Tresch Achim, Beissbarth T, Sültmann H, Kuner R, Poustka A, Buness A
Institute for Medical Biometry, Epidemiology and Informatics, Mainz, Germany.
J Comput Biol. 2007 Nov;14(9):1217-28. doi: 10.1089/cmb.2007.0085.
The matter of concern are algorithms for the discrimination of direct from indirect regulatory effects from an interaction graph built up by error-prone measurements. Many of these algorithms can be cast as a rule for the removal of a single edge of the graph, such that the remaining graph is still consistent with the data. A set of mild conditions is given under which iterated application of such a rule leads to a unique minimal consistent graph. We show that three of the common methods for direct interactions search fulfill these conditions, thus providing a justification of their use. The main issues a reconstruction algorithm has to deal with, are the noise in the data, the presence of regulatory cycles, and the direction of the regulatory effects. We introduce a novel rule that, in contrast to the previously mentioned methods, simultaneously takes into account all these aspects. An efficient algorithm for the computation of the minimal graph is given, whose time complexity is cubic in the number of vertices of the graph. Finally, we demonstrate the utility of our method in a simulation study.
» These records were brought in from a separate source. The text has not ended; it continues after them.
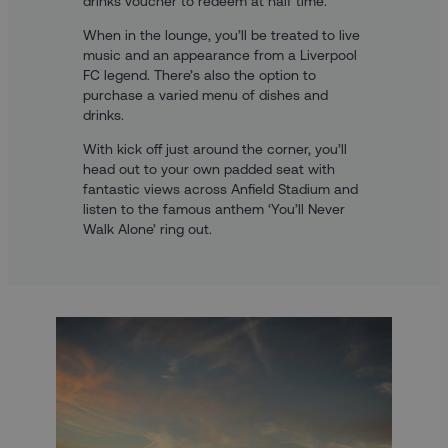
drinks voucher to redeem at half time.
When in the lounge, you’ll be treated to live
music and an appearance from a Liverpool
FC legend. There’s also the option to
purchase a varied menu of dishes and
drinks.
With kick off just around the corner, you’ll
head out to your own padded seat with
fantastic views across Anfield Stadium and
listen to the famous anthem ‘You’ll Never
Walk Alone’ ring out.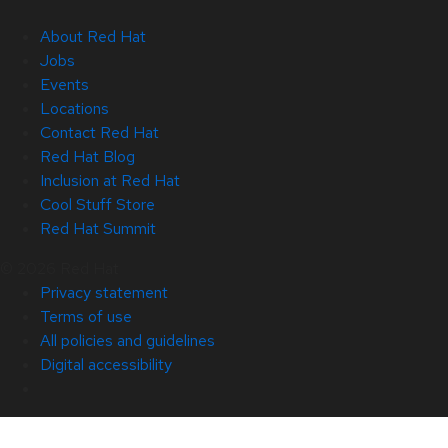
About Red Hat
Jobs
Events
Locations
Contact Red Hat
Red Hat Blog
Inclusion at Red Hat
Cool Stuff Store
Red Hat Summit
© 2026 Red Hat
Privacy statement
Terms of use
All policies and guidelines
Digital accessibility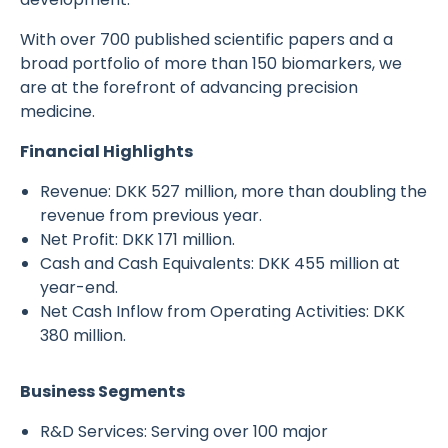
With over 700 published scientific papers and a
broad portfolio of more than 150 biomarkers, we
are at the forefront of advancing precision
medicine.
Financial Highlights
Revenue: DKK 527 million, more than doubling the
revenue from previous year.
Net Profit: DKK 171 million.
Cash and Cash Equivalents: DKK 455 million at
year-end.
Net Cash Inflow from Operating Activities: DKK
380 million.
Business Segments
R&D Services: Serving over 100 major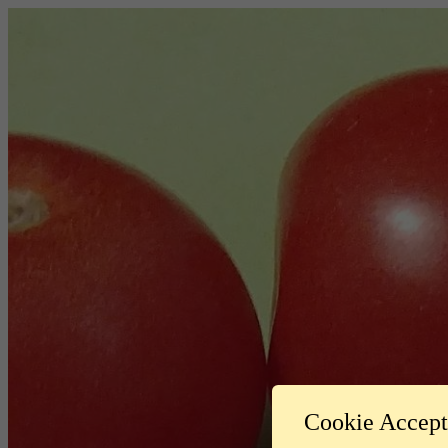
Cookie Accep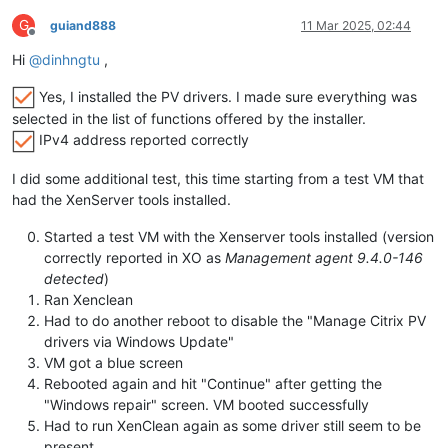
G
guiand888
11 Mar 2025, 02:44
Offline
Hi
@
dinhngtu
,
Yes, I installed the PV drivers. I made sure everything was
selected in the list of functions offered by the installer.
IPv4 address reported correctly
I did some additional test, this time starting from a test VM that
had the XenServer tools installed.
Started a test VM with the Xenserver tools installed (version
correctly reported in XO as
Management agent 9.4.0-146
detected
)
Ran Xenclean
Had to do another reboot to disable the "Manage Citrix PV
drivers via Windows Update"
VM got a blue screen
Rebooted again and hit "Continue" after getting the
"Windows repair" screen. VM booted successfully
Had to run XenClean again as some driver still seem to be
present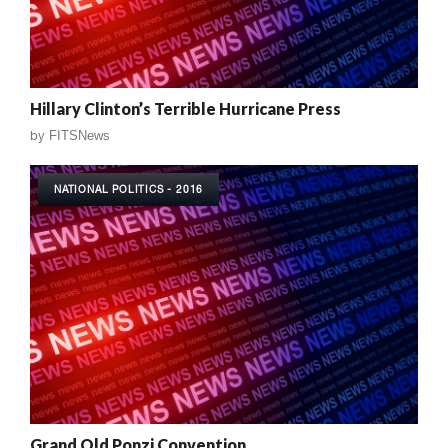
Hillary Clinton’s Terrible Hurricane Press
by
FITSNews
NATIONAL POLITICS - 2016
Grand Old Ponzi Convention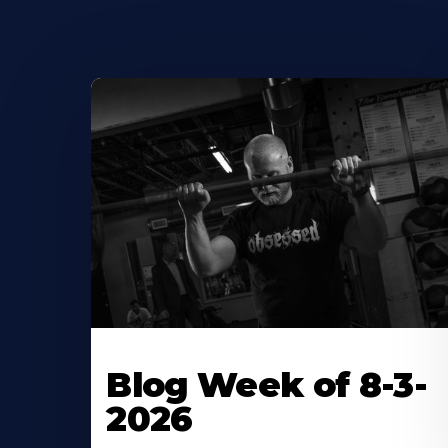
Blog Week of 8-3-
2026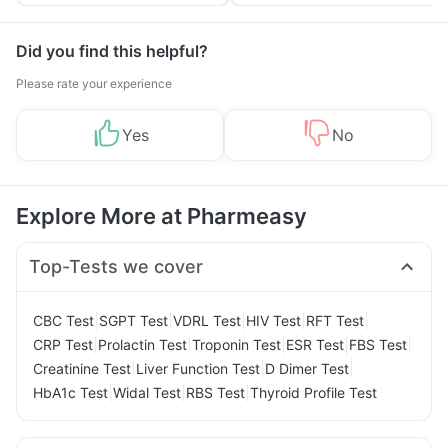
Tips
Prevention
Did you find this helpful?
Please rate your experience
Yes
No
Explore More at Pharmeasy
Top-Tests we cover
|
|
|
|
|
CBC Test
SGPT Test
VDRL Test
HIV Test
RFT Test
|
|
|
|
|
CRP Test
Prolactin Test
Troponin Test
ESR Test
FBS Test
|
|
|
Creatinine Test
Liver Function Test
D Dimer Test
|
|
|
HbA1c Test
Widal Test
RBS Test
Thyroid Profile Test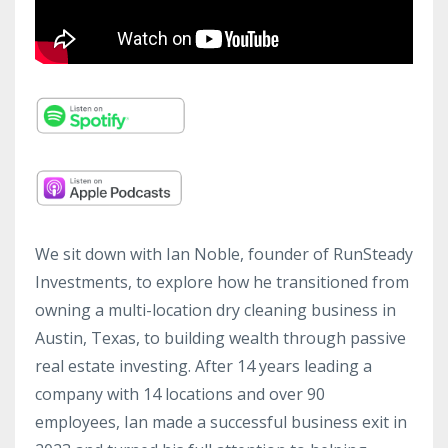
We sit down with Ian Noble, founder of RunSteady
Investments, to explore how he transitioned from
owning a multi-location dry cleaning business in
Austin, Texas, to building wealth through passive
real estate investing. After 14 years leading a
company with 14 locations and over 90
employees, Ian made a successful business exit in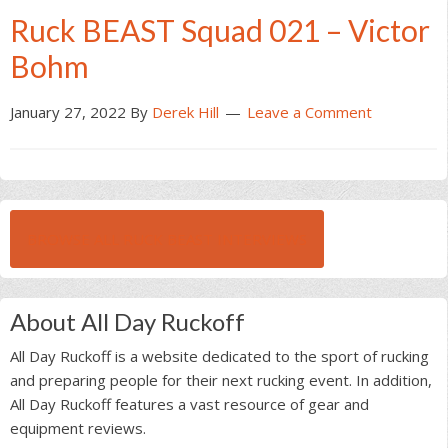
Ruck BEAST Squad 021 – Victor
Bohm
January 27, 2022
By
Derek Hill
Leave a Comment
BROWSE ALL RUCK BEAST INTERVIEWS
About All Day Ruckoff
All Day Ruckoff is a website dedicated to the sport of rucking
and preparing people for their next rucking event. In addition,
All Day Ruckoff features a vast resource of gear and
equipment reviews.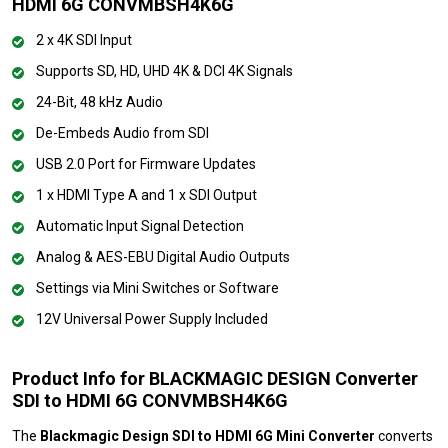
HDMI 6G CONVMBSH4K6G
2 x 4K SDI Input
Supports SD, HD, UHD 4K & DCI 4K Signals
24-Bit, 48 kHz Audio
De-Embeds Audio from SDI
USB 2.0 Port for Firmware Updates
1 x HDMI Type A and 1 x SDI Output
Automatic Input Signal Detection
Analog & AES-EBU Digital Audio Outputs
Settings via Mini Switches or Software
12V Universal Power Supply Included
Product Info for BLACKMAGIC DESIGN Converter
SDI to HDMI 6G CONVMBSH4K6G
The
Blackmagic Design SDI to HDMI 6G Mini Converter
converts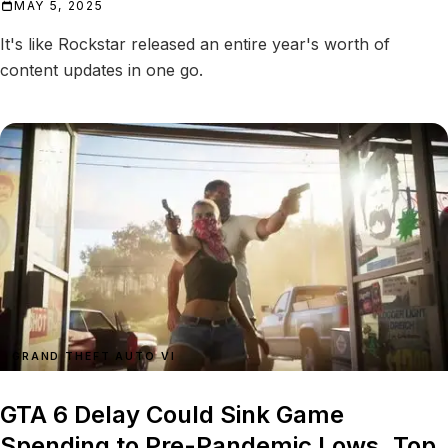
MAY 5, 2025
It's like Rockstar released an entire year's worth of
content updates in one go.
GRAND THEFT AUTO VI
GTA 6 Delay Could Sink Game
Spending to Pre-Pandemic Lows, Top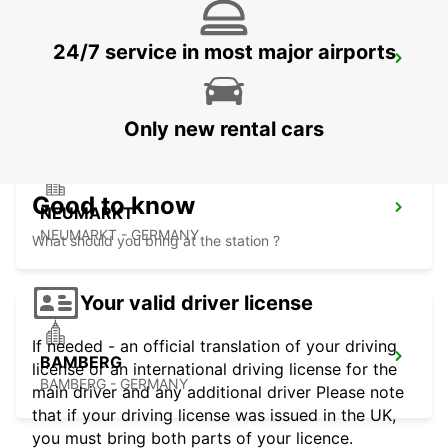
24/7 service in most major airports
ERLANGEN
ERLANGEN - GERMANY
Only new rental cars
Good to know
NEUMARKT
NEUMARKT - GERMANY
What should you bring at the station ?
Your valid driver license
If needed - an official translation of your driving
BAMBERG
license or an international driving license for the
BAMBERG - GERMANY
main driver and any additional driver Please note
that if your driving license was issued in the UK,
you must bring both parts of your licence.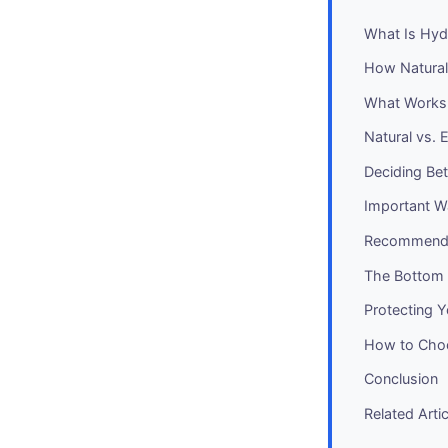
What Is Hyd
How Natural
What Works 
Natural vs. 
Deciding Bet
Important W
Recommendat
The Bottom 
Protecting 
How to Choo
Conclusion
Related Arti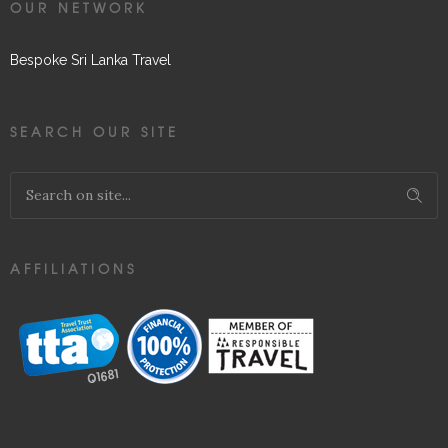
OUR NETWORK
Bespoke Sri Lanka Travel
SEARCH OUR SITE
AFFILIATIONS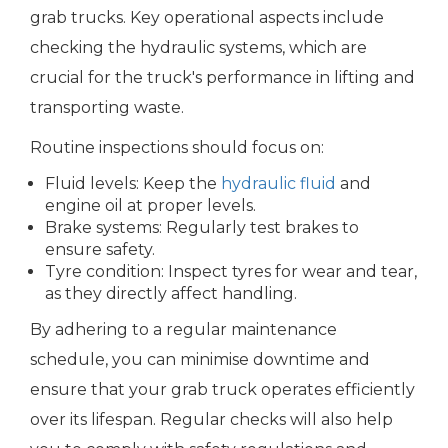
grab trucks. Key operational aspects include
checking the hydraulic systems, which are
crucial for the truck's performance in lifting and
transporting waste.
Routine inspections should focus on:
Fluid levels: Keep the
hydraulic fluid
and
engine oil at proper levels.
Brake systems: Regularly test brakes to
ensure safety.
Tyre condition: Inspect tyres for wear and tear,
as they directly affect handling.
By adhering to a regular maintenance
schedule, you can minimise downtime and
ensure that your grab truck operates efficiently
over its lifespan. Regular checks will also help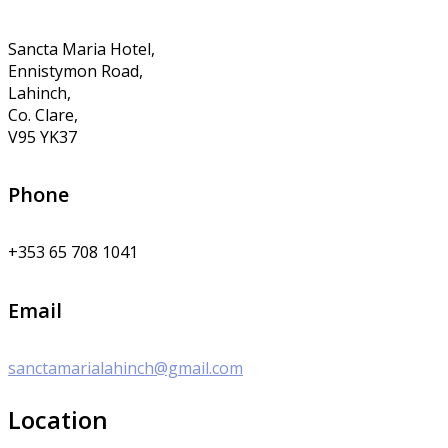
Sancta Maria Hotel,
Ennistymon Road,
Lahinch,
Co. Clare,
V95 YK37
Phone
+353 65 708 1041
Email
sanctamarialahinch@gmail.com
Location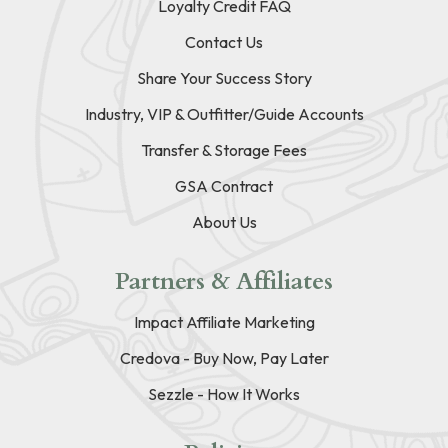
Loyalty Credit FAQ
Contact Us
Share Your Success Story
Industry, VIP & Outfitter/Guide Accounts
Transfer & Storage Fees
GSA Contract
About Us
Partners & Affiliates
Impact Affiliate Marketing
Credova - Buy Now, Pay Later
Sezzle - How It Works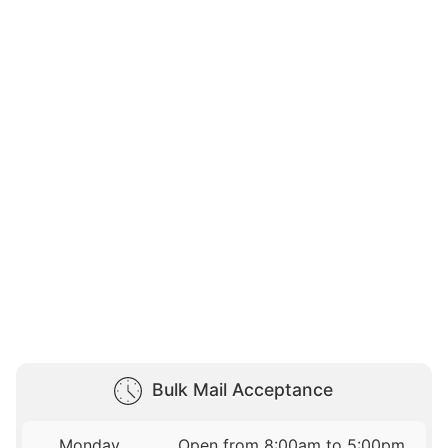
Bulk Mail Acceptance
Monday
Open from 8:00am to 5:00pm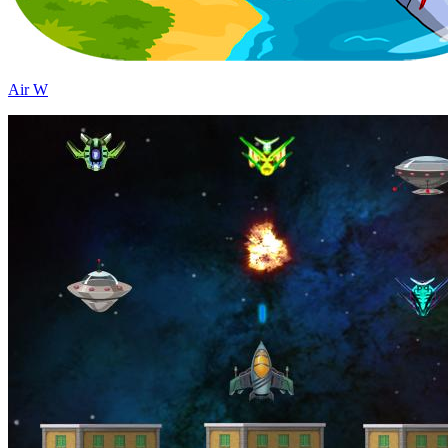
Air W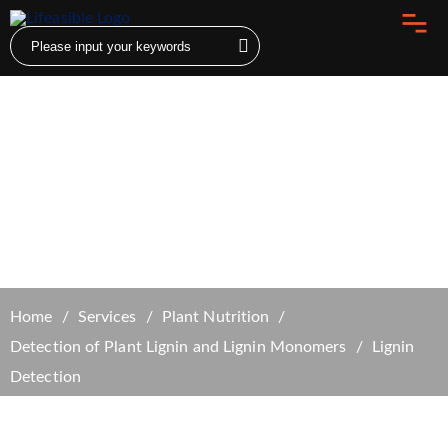
Lignin Detection
Home
Services
Plant Nutrition
Detection of Plant Lignin and Lignin Monomers
Lignin
Detection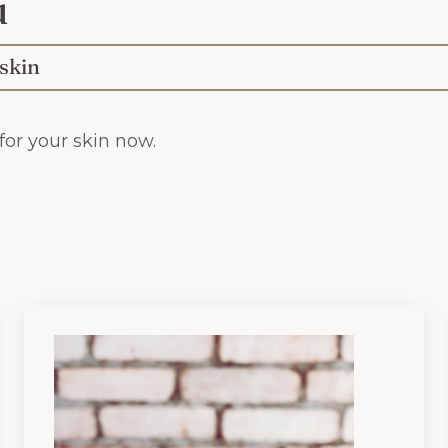
u
 skin
or your skin now.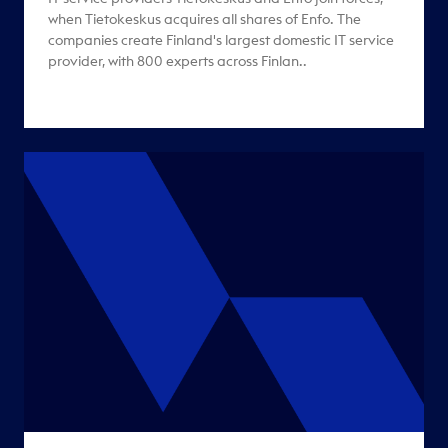
when Tietokeskus acquires all shares of Enfo. The
companies create Finland's largest domestic IT service
provider, with 800 experts across Finlan..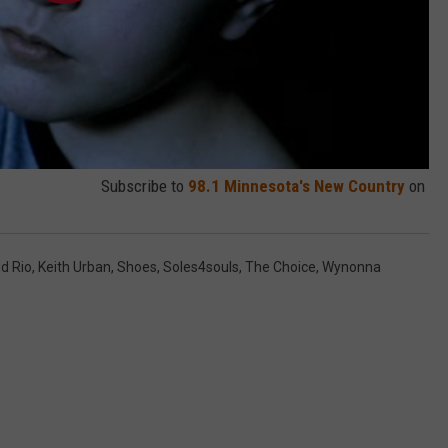
Subscribe to
98.1 Minnesota's New Country
on
d Rio
,
Keith Urban
,
Shoes
,
Soles4souls
,
The Choice
,
Wynonna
需要关注的问题是,如何从由容易出错的测量构建的相互作用图中区分直接调节效应和间接调节效应的算法。这些算法中的许多都可以表述为一种从图中移除一条边的规则,使得剩余的图仍然与数据一致。给出了一组温和的条件,在这些条件下,反复应用这样的规则会得到唯一的最小一致图。我们表明,三种常见的直接相互作用搜索方法满足这些条件,从而为它们的使用提供了依据。重建算法必须处理的主要问题是数据中的噪声、调节循环的存在以及调节效应的方向。我们引入了一种新颖的规则,与上述方法不同,它同时考虑了所有这些方面。给出了一种计算最小图的高效算法,其时间复杂度在图的顶点数量上是立方级的。最后,我们在模拟研究中展示了我们方法的实用性。